Records supplied: Begin

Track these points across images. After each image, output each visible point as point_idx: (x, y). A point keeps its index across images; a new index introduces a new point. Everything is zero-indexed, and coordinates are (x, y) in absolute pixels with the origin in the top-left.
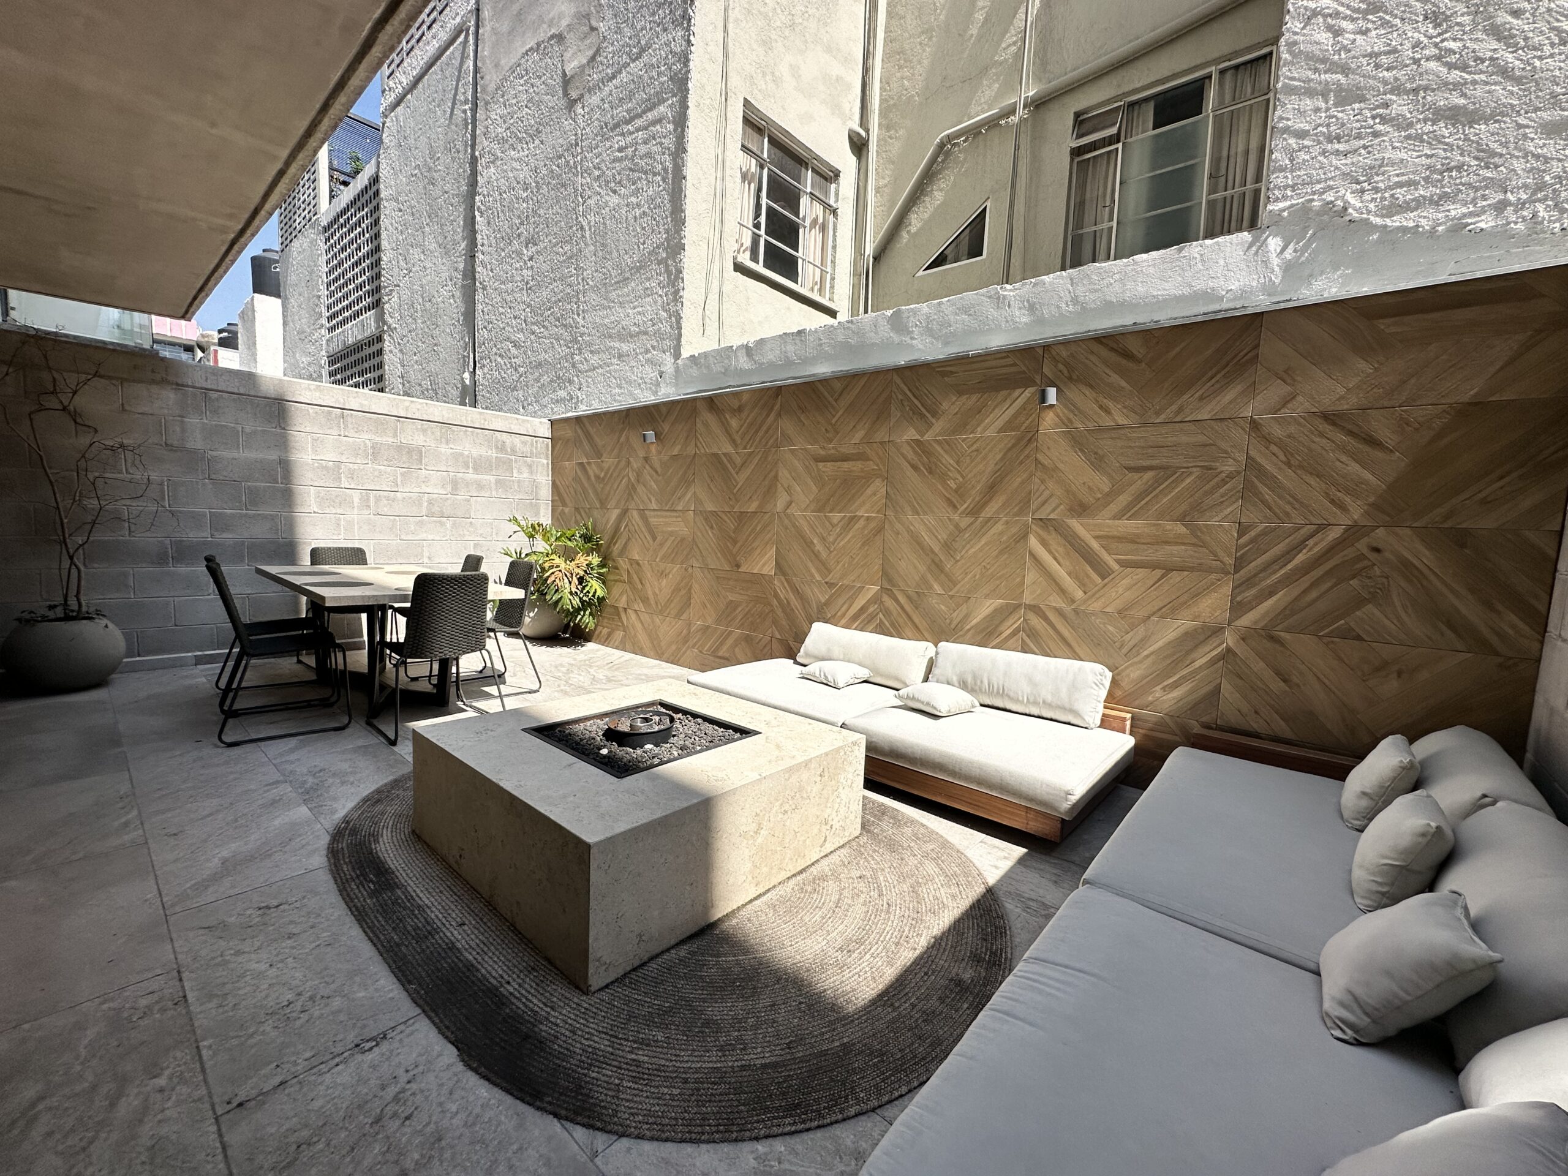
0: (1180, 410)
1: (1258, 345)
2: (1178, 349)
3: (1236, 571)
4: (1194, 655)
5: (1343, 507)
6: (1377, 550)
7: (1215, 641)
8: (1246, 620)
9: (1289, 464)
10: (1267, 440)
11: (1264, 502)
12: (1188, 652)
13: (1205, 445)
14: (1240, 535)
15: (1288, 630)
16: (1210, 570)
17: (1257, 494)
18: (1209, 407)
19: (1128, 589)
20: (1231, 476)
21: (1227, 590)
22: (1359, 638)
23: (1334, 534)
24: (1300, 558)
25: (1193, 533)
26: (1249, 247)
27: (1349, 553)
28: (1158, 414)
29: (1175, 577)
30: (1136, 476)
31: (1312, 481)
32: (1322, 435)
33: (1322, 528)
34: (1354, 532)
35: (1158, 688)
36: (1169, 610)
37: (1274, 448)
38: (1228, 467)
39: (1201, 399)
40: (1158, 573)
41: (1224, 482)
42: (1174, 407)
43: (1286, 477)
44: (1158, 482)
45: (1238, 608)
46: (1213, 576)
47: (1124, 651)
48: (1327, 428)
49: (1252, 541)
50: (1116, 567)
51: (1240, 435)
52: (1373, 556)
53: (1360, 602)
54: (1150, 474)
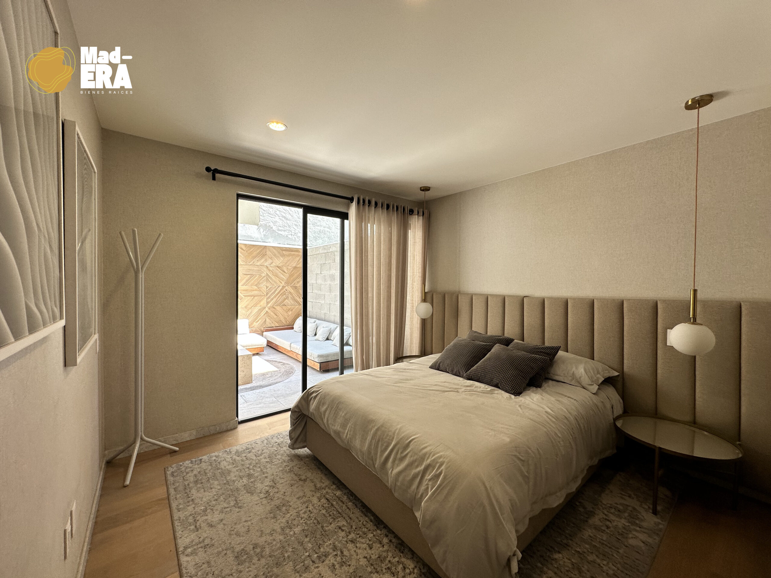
0: (254, 262)
1: (266, 252)
2: (252, 250)
3: (267, 296)
4: (261, 314)
5: (281, 283)
6: (286, 290)
7: (264, 311)
8: (269, 305)
9: (273, 275)
10: (269, 270)
11: (270, 282)
12: (260, 313)
13: (259, 270)
14: (267, 289)
15: (276, 306)
16: (262, 296)
17: (269, 280)
18: (259, 263)
19: (247, 301)
21: (265, 299)
22: (286, 305)
23: (281, 287)
24: (276, 292)
25: (258, 288)
26: (258, 229)
27: (283, 291)
28: (249, 263)
29: (256, 298)
30: (246, 276)
31: (277, 278)
32: (277, 270)
33: (279, 286)
34: (283, 287)
35: (255, 322)
36: (255, 305)
37: (271, 272)
38: (263, 275)
39: (257, 261)
40: (253, 297)
41: (263, 278)
42: (252, 262)
43: (273, 277)
44: (251, 277)
45: (268, 303)
46: (263, 297)
47: (247, 316)
48: (278, 269)
49: (269, 289)
50: (243, 297)
51: (265, 269)
52: (286, 291)
53: (285, 299)
54: (249, 276)
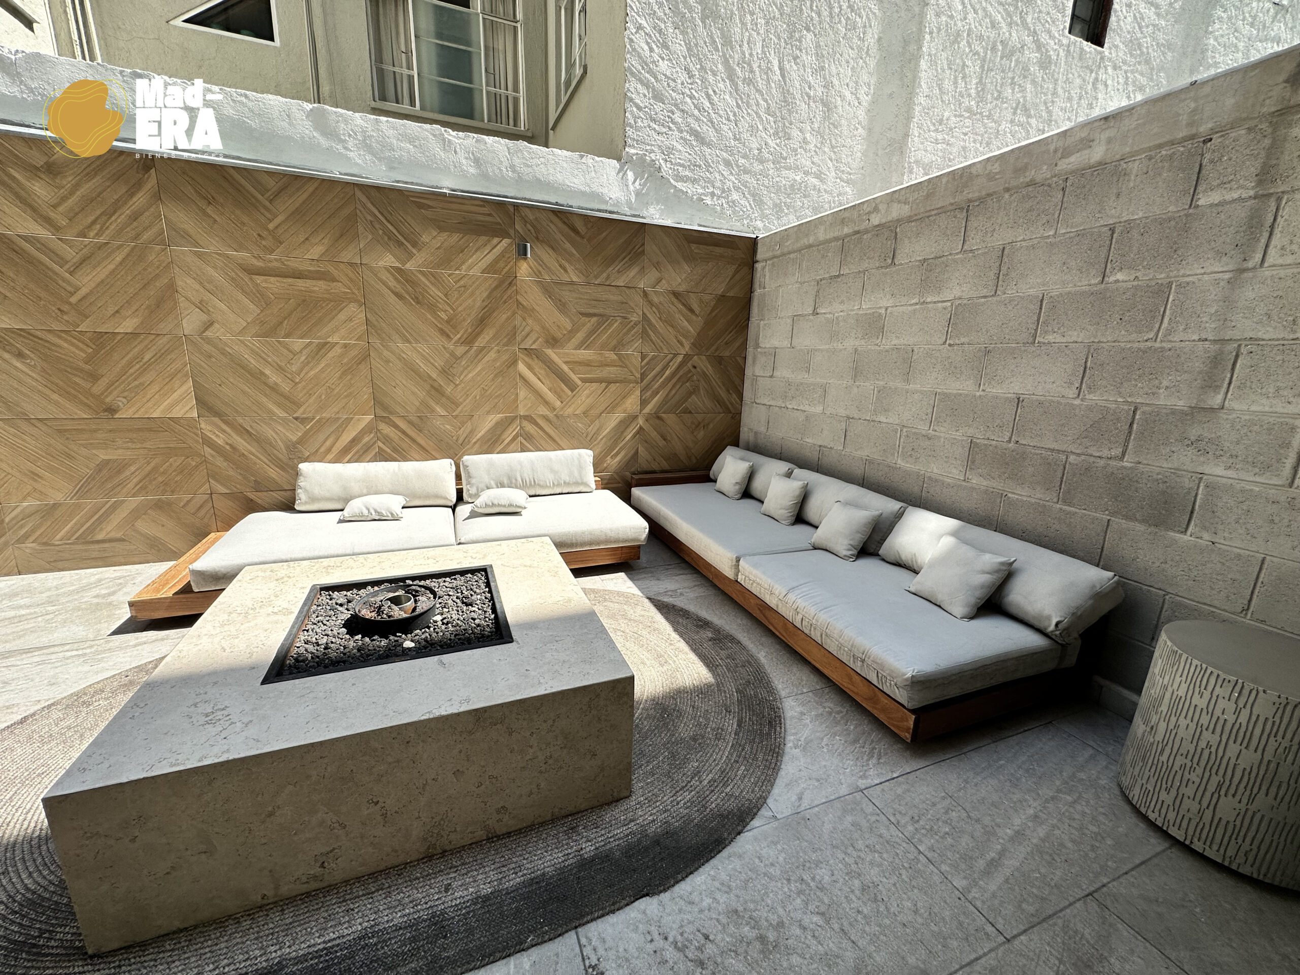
0: (608, 278)
1: (643, 244)
2: (604, 234)
3: (642, 382)
4: (625, 434)
5: (682, 344)
6: (695, 367)
7: (633, 425)
8: (647, 410)
9: (660, 318)
10: (651, 303)
11: (651, 340)
12: (622, 433)
13: (623, 303)
14: (642, 361)
15: (664, 413)
16: (630, 382)
17: (648, 336)
18: (623, 278)
19: (588, 397)
20: (636, 324)
21: (638, 393)
22: (690, 412)
23: (680, 359)
24: (668, 372)
25: (620, 359)
27: (685, 369)
28: (596, 277)
29: (613, 387)
30: (587, 319)
31: (671, 329)
32: (673, 304)
33: (675, 355)
34: (687, 358)
35: (609, 458)
36: (611, 408)
37: (654, 309)
38: (634, 318)
39: (619, 272)
40: (604, 385)
41: (633, 327)
42: (605, 275)
43: (659, 325)
44: (599, 325)
45: (644, 403)
46: (631, 385)
47: (589, 438)
48: (675, 300)
49: (647, 364)
50: (579, 383)
51: (639, 300)
52: (693, 370)
53: (690, 394)
54: (594, 319)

Records supplied: End

*Task directions*:
Could you retype exactly the lines above, starting at the line that contains "11: (1264, 502)" and ending at the line that contains "39: (1201, 399)", and nothing more?

*Solved problem*:
11: (1264, 502)
12: (1188, 652)
13: (1205, 445)
14: (1240, 535)
15: (1288, 630)
16: (1210, 570)
17: (1257, 494)
18: (1209, 407)
19: (1128, 589)
20: (1231, 476)
21: (1227, 590)
22: (1359, 638)
23: (1334, 534)
24: (1300, 558)
25: (1193, 533)
26: (1249, 247)
27: (1349, 553)
28: (1158, 414)
29: (1175, 577)
30: (1136, 476)
31: (1312, 481)
32: (1322, 435)
33: (1322, 528)
34: (1354, 532)
35: (1158, 688)
36: (1169, 610)
37: (1274, 448)
38: (1228, 467)
39: (1201, 399)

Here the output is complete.